### Supplied data
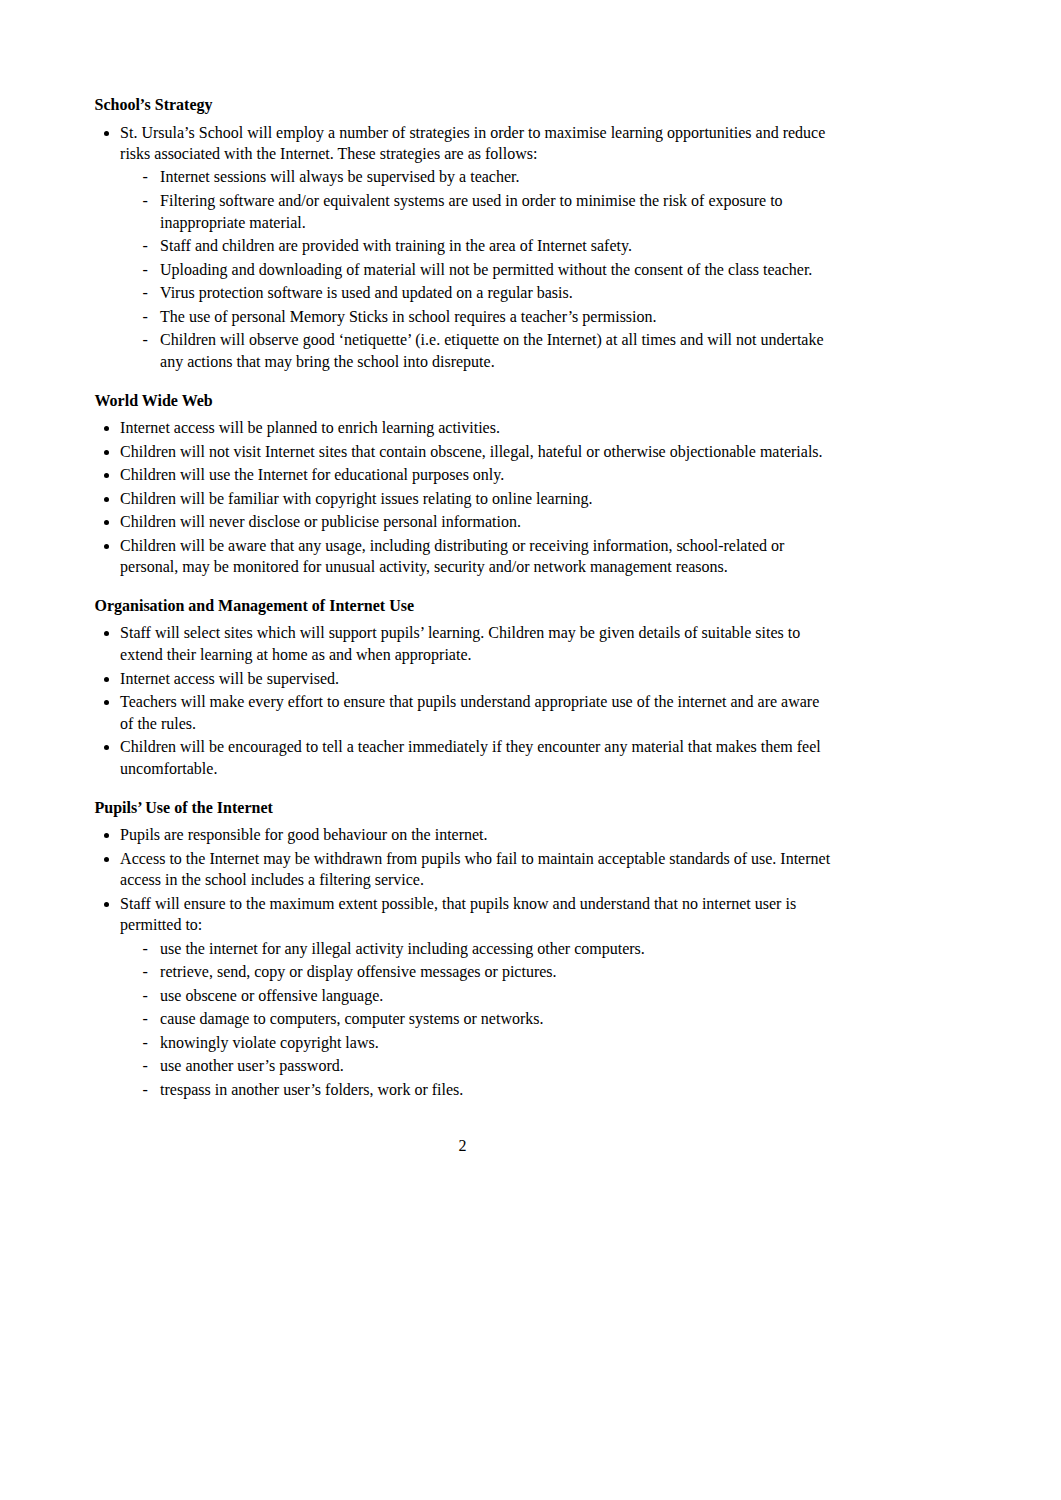School’s Strategy
St. Ursula’s School will employ a number of strategies in order to maximise learning opportunities and reduce risks associated with the Internet. These strategies are as follows:
Internet sessions will always be supervised by a teacher.
Filtering software and/or equivalent systems are used in order to minimise the risk of exposure to inappropriate material.
Staff and children are provided with training in the area of Internet safety.
Uploading and downloading of material will not be permitted without the consent of the class teacher.
Virus protection software is used and updated on a regular basis.
The use of personal Memory Sticks in school requires a teacher’s permission.
Children will observe good ‘netiquette’ (i.e. etiquette on the Internet) at all times and will not undertake any actions that may bring the school into disrepute.
World Wide Web
Internet access will be planned to enrich learning activities.
Children will not visit Internet sites that contain obscene, illegal, hateful or otherwise objectionable materials.
Children will use the Internet for educational purposes only.
Children will be familiar with copyright issues relating to online learning.
Children will never disclose or publicise personal information.
Children will be aware that any usage, including distributing or receiving information, school-related or personal, may be monitored for unusual activity, security and/or network management reasons.
Organisation and Management of Internet Use
Staff will select sites which will support pupils’ learning. Children may be given details of suitable sites to extend their learning at home as and when appropriate.
Internet access will be supervised.
Teachers will make every effort to ensure that pupils understand appropriate use of the internet and are aware of the rules.
Children will be encouraged to tell a teacher immediately if they encounter any material that makes them feel uncomfortable.
Pupils’ Use of the Internet
Pupils are responsible for good behaviour on the internet.
Access to the Internet may be withdrawn from pupils who fail to maintain acceptable standards of use. Internet access in the school includes a filtering service.
Staff will ensure to the maximum extent possible, that pupils know and understand that no internet user is permitted to:
use the internet for any illegal activity including accessing other computers.
retrieve, send, copy or display offensive messages or pictures.
use obscene or offensive language.
cause damage to computers, computer systems or networks.
knowingly violate copyright laws.
use another user’s password.
trespass in another user’s folders, work or files.
2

### Exercise
Scan the material for lines with the word "obscene", and copy each line you find.

### Written reply
Children will not visit Internet sites that contain obscene, illegal, hateful or otherwise objectionable materials.
use obscene or offensive language.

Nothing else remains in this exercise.